J’VEUX DU SOLEIL
François Ruffin & Gilles Perret

EnterreOn pourrait se satisfaire de J’veux du soleil sous le seul prétexte qu’il donne la parole à des gens qui ne l’ont jamais et qu’il immortalise un mouvement, celui des Gilets Jaunes, qui semble aujourd’hui avoir eu lieu il y a une éternité. Une fois cette base posée, il est difficile de ne pas se sentir frustré après la vision de ce deuxième long-métrage du désormais député François Ruffin. Car en 1h20, le portrait est forcément partiel, et, venant d’un élu de la République, partial.

On achève J’veux du soleil comme on achèverait un puzzle auquel il manque la moitié des pièces. Que Ruffin ait volontairement exclu de son tableau la violence des affrontements des grandes villes est un parti pris que l’on doit saluer. Le mouvement vient du monde rural et de la périphérie des grandes agglomérations, et était au départ exclusivement pacifique. On peut en revanche se montrer beaucoup plus circonspect vis-à-vis de la forme du documentaire :  le temps de parole accordé aux personnes interrogées est réduit à peau de chagrin et on peut trouver ça un peu douteux dans la mesure où François Ruffin a tout de même sillonné la France pendant six jours. Il est ainsi souvent difficile (impossible ?) de s’immerger dans ces tranches de vie racontées en quelques courtes minutes, ces parcours qui ressemblent pourtant de près à de vraies descentes en enfer (ou plutôt au purgatoire, à l’aune de la pauvreté beaucoup plus féroce qui sévit dans la plupart des autres pays du monde). Il n’est pas du tout question ici de relativiser la tristesse et le ressenti des personnes que François Ruffin interviewe (bien que le misérabilisme rôde au détour de quelques plans). Mais plutôt de se demander le but de son initiative. Voulait-il se convaincre lui (que ce n’était pas un mouvement d’extrême droite) ? Ou souhaitait-il convaincre les « autres », sous-entendu le pouvoir médiatique, politique et plus globalement la tranche de la population très critique envers le mouvement ?

Car dans les faits, le triste constat c’est que J’veux du soleil, par son approche et son format très (trop) court, convaincra seulement les convaincus : oui, le système social français se dégrade, oui, Macron est arrogant, le porte-parole d’un capitalisme déshumanisé, et oui, l’être humain se sublime par l’entraide et le fardeau partagé.
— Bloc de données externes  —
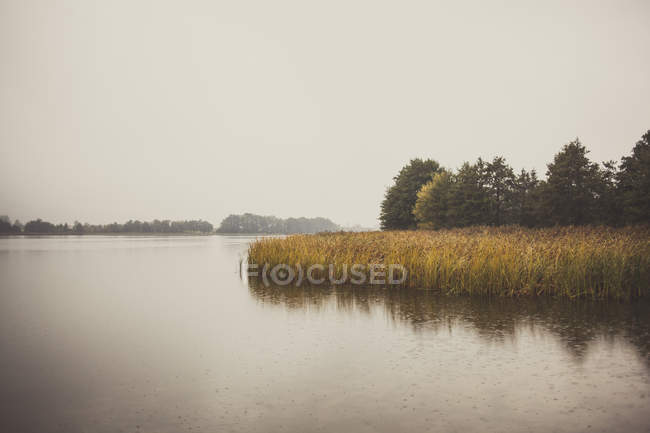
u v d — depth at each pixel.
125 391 5.15
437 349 6.75
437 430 3.98
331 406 4.60
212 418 4.34
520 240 18.50
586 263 11.27
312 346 7.07
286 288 14.06
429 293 12.38
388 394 4.91
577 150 30.56
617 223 28.58
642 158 26.17
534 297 11.36
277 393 5.01
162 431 4.06
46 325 8.98
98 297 12.80
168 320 9.37
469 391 4.96
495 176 38.81
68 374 5.81
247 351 6.83
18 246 60.59
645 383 5.14
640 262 10.96
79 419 4.37
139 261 28.56
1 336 8.01
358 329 8.23
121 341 7.58
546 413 4.32
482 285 11.97
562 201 30.22
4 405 4.76
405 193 56.88
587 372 5.56
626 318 8.71
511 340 7.20
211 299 12.20
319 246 18.33
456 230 32.66
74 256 34.84
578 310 9.60
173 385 5.34
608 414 4.29
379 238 22.70
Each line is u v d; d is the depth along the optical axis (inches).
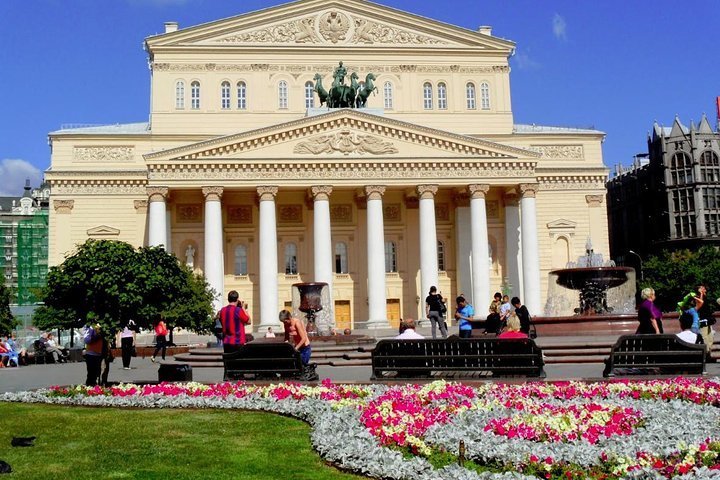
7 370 1690.5
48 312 2250.2
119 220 3169.3
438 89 3440.0
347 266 3233.3
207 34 3334.2
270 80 3351.4
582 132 3432.6
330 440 582.9
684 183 4598.9
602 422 624.1
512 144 3393.2
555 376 998.4
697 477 438.3
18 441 618.8
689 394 759.7
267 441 628.1
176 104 3294.8
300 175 2930.6
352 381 977.5
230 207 3216.0
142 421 737.0
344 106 3068.4
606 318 1473.9
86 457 571.2
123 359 1595.7
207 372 1371.8
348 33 3410.4
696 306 1167.0
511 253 3203.7
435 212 3304.6
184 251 3147.1
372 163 2955.2
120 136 3235.7
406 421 631.8
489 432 584.7
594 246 3346.5
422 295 2960.1
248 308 3174.2
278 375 974.4
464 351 936.3
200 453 582.2
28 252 4328.3
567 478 465.1
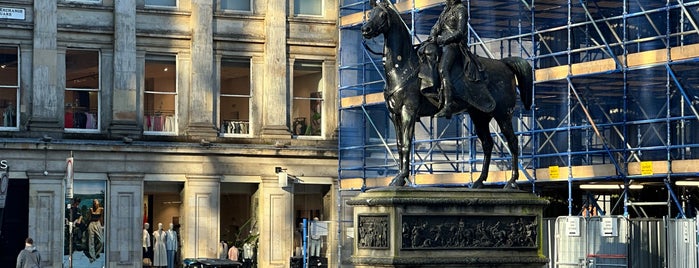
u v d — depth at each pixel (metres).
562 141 48.19
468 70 25.55
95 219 55.53
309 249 58.84
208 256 57.72
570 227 40.00
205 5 58.12
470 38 50.59
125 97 56.44
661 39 40.84
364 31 25.27
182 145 57.09
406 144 25.38
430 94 25.33
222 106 58.72
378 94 52.78
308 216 60.69
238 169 58.44
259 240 58.78
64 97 55.53
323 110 60.22
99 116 56.22
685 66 40.19
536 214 25.72
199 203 57.66
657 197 45.72
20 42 54.91
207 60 58.09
Mais qu’en est-il des « autres » évoqués plus haut ? Comme le dit Alain Lacoste, le maire de Saint-Julien-du-Serre, lorsqu’il s’adresse à Emmanuel Macron par le biais de François Ruffin : « Vous êtes né dans un autre monde et vous ne comprenez pas le peuple. » Ce à quoi il ajoute « C’est jamais simple d’affronter la pauvreté et la souffrance. » Non ce n’est jamais simple, surtout pour quelqu’un qui ne l’a jamais connue ou rencontrée. Mais à aucun moment François Ruffin ne feint d’ouvrir une porte entre ces deux mondes, et plus particulièrement de vouloir convaincre ceux qui doivent encore l’être. Par des témoignages fouillés, une multiplication des interviews, bref une vision globale qui aurait sans doute mérité de ne pas passer six jours sur la route (apparemment insuffisants à récolter suffisamment d’interviews potables), mais deux ou trois fois plus. En l’état, il est de toute évidence trop simple de rétorquer à Ruffin qu’il montre ce qu’il veut bien montrer, qu’il ne s’agit pas d’une réalité à l’échelle nationale, mais simplement d’un montage qui s’accommode de la vérité sociétale qu’il veut véhiculer en tant qu’élu de gauche. Autrement dit, J’veux du soleil n’est rien de plus qu’une parole contre celle des « autres », loin de l’analyse sociologique que le film aurait pu être.

Paradoxalement pourtant, un beau sentiment s’immisce et s’installe progressivement pendant la vision, en cette période de confinement, de J’veux du soleil : une forme de nostalgie, qui naît du souvenir d’un beau mouvement populaire, enfoui pour le moment dans la mémoire collective par la faute d’une pandémie. Toutefois, une fois celle-ci passée, la flamme aujourd’hui éteinte aura sans doute toutes les bonnes raisons de se raviver.  Et le documentaire sur le mouvement des Gilets Jaunes restera encore à écrire.